BEGIN RECORDS SHOWN

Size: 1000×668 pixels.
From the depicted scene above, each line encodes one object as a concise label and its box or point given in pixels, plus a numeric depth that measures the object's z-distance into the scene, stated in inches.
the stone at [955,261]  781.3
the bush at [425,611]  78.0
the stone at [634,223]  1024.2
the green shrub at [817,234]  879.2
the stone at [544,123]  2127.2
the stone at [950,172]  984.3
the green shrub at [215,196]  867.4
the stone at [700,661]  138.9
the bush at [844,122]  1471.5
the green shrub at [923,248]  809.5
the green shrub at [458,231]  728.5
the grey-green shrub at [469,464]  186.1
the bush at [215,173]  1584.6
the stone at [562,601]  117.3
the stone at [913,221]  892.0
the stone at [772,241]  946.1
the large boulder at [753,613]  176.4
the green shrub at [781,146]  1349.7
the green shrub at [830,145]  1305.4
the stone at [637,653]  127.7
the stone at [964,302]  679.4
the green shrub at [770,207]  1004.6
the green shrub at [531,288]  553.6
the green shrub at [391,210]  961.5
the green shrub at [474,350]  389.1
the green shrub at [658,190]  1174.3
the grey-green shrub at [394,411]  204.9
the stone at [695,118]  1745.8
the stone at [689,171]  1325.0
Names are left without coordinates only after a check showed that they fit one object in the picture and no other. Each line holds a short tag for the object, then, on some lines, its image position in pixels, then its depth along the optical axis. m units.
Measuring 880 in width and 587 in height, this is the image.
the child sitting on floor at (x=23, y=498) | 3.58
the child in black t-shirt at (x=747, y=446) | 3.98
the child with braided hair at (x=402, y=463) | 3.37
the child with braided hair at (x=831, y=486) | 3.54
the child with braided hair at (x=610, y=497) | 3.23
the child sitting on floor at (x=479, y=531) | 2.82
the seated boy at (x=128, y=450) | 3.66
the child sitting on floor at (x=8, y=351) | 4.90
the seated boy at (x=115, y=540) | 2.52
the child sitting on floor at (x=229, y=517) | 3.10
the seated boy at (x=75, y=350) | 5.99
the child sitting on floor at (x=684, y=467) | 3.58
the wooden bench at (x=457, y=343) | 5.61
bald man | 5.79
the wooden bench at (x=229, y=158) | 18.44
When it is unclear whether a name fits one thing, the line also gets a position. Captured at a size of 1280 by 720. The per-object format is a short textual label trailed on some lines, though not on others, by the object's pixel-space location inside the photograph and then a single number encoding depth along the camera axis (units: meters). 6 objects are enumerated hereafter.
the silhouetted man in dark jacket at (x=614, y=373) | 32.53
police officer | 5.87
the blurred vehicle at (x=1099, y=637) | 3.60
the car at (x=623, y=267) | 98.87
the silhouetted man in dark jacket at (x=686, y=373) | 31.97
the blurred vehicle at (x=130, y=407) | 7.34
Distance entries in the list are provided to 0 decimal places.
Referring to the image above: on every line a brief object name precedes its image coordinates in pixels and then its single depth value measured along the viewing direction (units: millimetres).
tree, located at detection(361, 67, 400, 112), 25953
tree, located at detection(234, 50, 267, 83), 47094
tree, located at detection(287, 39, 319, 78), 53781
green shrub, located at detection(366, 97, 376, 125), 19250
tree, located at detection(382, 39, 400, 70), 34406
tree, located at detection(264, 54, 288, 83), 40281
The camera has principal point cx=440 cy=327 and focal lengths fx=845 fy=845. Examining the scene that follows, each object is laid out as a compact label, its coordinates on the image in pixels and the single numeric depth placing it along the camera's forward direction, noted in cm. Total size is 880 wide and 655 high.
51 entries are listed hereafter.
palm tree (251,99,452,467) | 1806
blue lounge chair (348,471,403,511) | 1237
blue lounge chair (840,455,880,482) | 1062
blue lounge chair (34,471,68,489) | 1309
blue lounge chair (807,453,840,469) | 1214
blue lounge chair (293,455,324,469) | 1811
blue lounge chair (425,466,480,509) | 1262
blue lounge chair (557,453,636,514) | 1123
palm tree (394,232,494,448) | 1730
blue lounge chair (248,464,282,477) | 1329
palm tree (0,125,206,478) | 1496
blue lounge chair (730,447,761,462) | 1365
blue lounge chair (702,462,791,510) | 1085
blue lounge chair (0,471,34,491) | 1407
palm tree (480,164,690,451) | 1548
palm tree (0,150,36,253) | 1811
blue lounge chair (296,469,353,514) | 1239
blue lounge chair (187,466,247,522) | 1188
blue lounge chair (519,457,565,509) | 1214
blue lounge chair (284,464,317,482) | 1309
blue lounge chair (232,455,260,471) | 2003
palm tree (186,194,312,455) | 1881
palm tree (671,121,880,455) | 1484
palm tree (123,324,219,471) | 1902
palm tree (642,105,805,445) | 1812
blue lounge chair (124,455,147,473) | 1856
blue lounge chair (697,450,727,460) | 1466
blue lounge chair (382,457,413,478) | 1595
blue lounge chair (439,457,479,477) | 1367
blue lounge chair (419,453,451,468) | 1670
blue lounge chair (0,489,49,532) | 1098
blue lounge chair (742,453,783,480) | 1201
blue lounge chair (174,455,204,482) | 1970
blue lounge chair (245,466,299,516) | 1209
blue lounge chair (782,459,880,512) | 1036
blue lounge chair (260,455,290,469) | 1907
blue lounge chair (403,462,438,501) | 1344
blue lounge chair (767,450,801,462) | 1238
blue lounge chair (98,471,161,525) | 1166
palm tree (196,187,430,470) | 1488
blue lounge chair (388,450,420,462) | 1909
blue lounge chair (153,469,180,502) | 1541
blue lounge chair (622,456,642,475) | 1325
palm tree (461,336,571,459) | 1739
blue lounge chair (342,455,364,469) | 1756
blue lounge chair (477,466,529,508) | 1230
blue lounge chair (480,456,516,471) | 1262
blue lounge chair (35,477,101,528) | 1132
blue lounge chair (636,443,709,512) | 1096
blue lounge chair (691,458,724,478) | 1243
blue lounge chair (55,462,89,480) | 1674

END RECORDS SHOWN

EXERCISE DETAILS
Repeat the data above in full, word for word.

FINISHED TASK
Size: 1000×668 pixels.
From the depicted scene above, each line encodes one object as a concise label and its box or point given in pixels, plus a numeric depth that measures the object's z-distance into the scene, stated in inches.
the stone at [955,261]  781.3
the bush at [425,611]  78.0
the stone at [634,223]  1024.2
the green shrub at [817,234]  879.2
the stone at [544,123]  2127.2
the stone at [950,172]  984.3
the green shrub at [215,196]  867.4
the stone at [700,661]  138.9
the bush at [844,122]  1471.5
the green shrub at [923,248]  809.5
the green shrub at [458,231]  728.5
the grey-green shrub at [469,464]  186.1
the bush at [215,173]  1584.6
the stone at [562,601]  117.3
the stone at [913,221]  892.0
the stone at [772,241]  946.1
the large boulder at [753,613]  176.4
the green shrub at [781,146]  1349.7
the green shrub at [830,145]  1305.4
the stone at [637,653]  127.7
the stone at [964,302]  679.4
the green shrub at [770,207]  1004.6
the green shrub at [531,288]  553.6
the green shrub at [391,210]  961.5
the green shrub at [474,350]  389.1
the green shrub at [658,190]  1174.3
the grey-green shrub at [394,411]  204.9
the stone at [695,118]  1745.8
the stone at [689,171]  1325.0
Names are left without coordinates only after a check showed that they fit one object in the picture and no other. Each line holds a short tag for the object, then, on some lines, its image position in pixels, then its depth along the optical axis. m units.
Measuring 880 in width and 587 in height, this is the image.
the child sitting on floor at (x=23, y=498) | 3.58
the child in black t-shirt at (x=747, y=446) | 3.98
the child with braided hair at (x=402, y=463) | 3.37
the child with braided hair at (x=831, y=486) | 3.54
the child with braided hair at (x=610, y=497) | 3.23
the child sitting on floor at (x=479, y=531) | 2.82
the seated boy at (x=128, y=450) | 3.66
the child sitting on floor at (x=8, y=351) | 4.90
the seated boy at (x=115, y=540) | 2.52
the child sitting on floor at (x=229, y=517) | 3.10
the seated boy at (x=75, y=350) | 5.99
the child sitting on floor at (x=684, y=467) | 3.58
the wooden bench at (x=457, y=343) | 5.61
bald man | 5.79
the wooden bench at (x=229, y=158) | 18.44
When it is unclear whether a name fits one thing, the line also gets a position. Captured at a size of 1280 by 720. The per-object format is a short textual label trailed on some lines, though not on others, by the object's pixel-space location inside the photograph and then a single number encoding depth along the camera axis (units: meters). 6 objects are enumerated hereafter.
the silhouetted man in dark jacket at (x=614, y=373) | 32.53
police officer | 5.87
the blurred vehicle at (x=1099, y=637) | 3.60
the car at (x=623, y=267) | 98.87
the silhouetted man in dark jacket at (x=686, y=373) | 31.97
the blurred vehicle at (x=130, y=407) | 7.34
Distance entries in the list are provided to 0 decimal places.
Referring to the image above: on every line a brief object name precedes its image coordinates in pixels and then its single depth value measured along the viewing direction (units: millimetres).
tree, located at detection(361, 67, 400, 112), 25953
tree, located at detection(234, 50, 267, 83), 47094
tree, located at detection(287, 39, 319, 78), 53781
green shrub, located at detection(366, 97, 376, 125), 19250
tree, located at detection(382, 39, 400, 70), 34406
tree, located at detection(264, 54, 288, 83), 40281
The camera has principal point cx=440 cy=327 and focal lengths fx=845 fy=845. Examining the scene that follows, each object is laid out as a compact label, its coordinates on the image in pixels and the single numeric depth placing it along the camera's forward direction, noted in cm. Total size is 880 wide and 655 high.
51 entries are listed hereafter.
palm tree (251,99,452,467) | 1806
blue lounge chair (348,471,403,511) | 1237
blue lounge chair (840,455,880,482) | 1062
blue lounge chair (34,471,68,489) | 1309
blue lounge chair (807,453,840,469) | 1214
blue lounge chair (293,455,324,469) | 1811
blue lounge chair (425,466,480,509) | 1262
blue lounge chair (557,453,636,514) | 1123
palm tree (394,232,494,448) | 1730
blue lounge chair (248,464,282,477) | 1329
palm tree (0,125,206,478) | 1496
blue lounge chair (730,447,761,462) | 1365
blue lounge chair (702,462,791,510) | 1085
blue lounge chair (0,471,34,491) | 1407
palm tree (480,164,690,451) | 1548
palm tree (0,150,36,253) | 1811
blue lounge chair (296,469,353,514) | 1239
blue lounge chair (187,466,247,522) | 1188
blue lounge chair (519,457,565,509) | 1214
blue lounge chair (284,464,317,482) | 1309
blue lounge chair (232,455,260,471) | 2003
palm tree (186,194,312,455) | 1881
palm tree (671,121,880,455) | 1484
palm tree (123,324,219,471) | 1902
palm tree (642,105,805,445) | 1812
blue lounge chair (124,455,147,473) | 1856
blue lounge chair (697,450,727,460) | 1466
blue lounge chair (382,457,413,478) | 1595
blue lounge chair (439,457,479,477) | 1367
blue lounge chair (419,453,451,468) | 1670
blue lounge chair (0,489,49,532) | 1098
blue lounge chair (742,453,783,480) | 1201
blue lounge chair (174,455,204,482) | 1970
blue lounge chair (245,466,299,516) | 1209
blue lounge chair (782,459,880,512) | 1036
blue lounge chair (260,455,290,469) | 1907
blue lounge chair (403,462,438,501) | 1344
blue lounge chair (767,450,801,462) | 1238
blue lounge chair (98,471,161,525) | 1166
palm tree (196,187,430,470) | 1488
blue lounge chair (388,450,420,462) | 1909
blue lounge chair (153,469,180,502) | 1541
blue lounge chair (622,456,642,475) | 1325
palm tree (461,336,571,459) | 1739
blue lounge chair (342,455,364,469) | 1756
blue lounge chair (477,466,529,508) | 1230
blue lounge chair (480,456,516,471) | 1262
blue lounge chair (35,477,101,528) | 1132
blue lounge chair (636,443,709,512) | 1096
blue lounge chair (691,458,724,478) | 1243
blue lounge chair (55,462,89,480) | 1674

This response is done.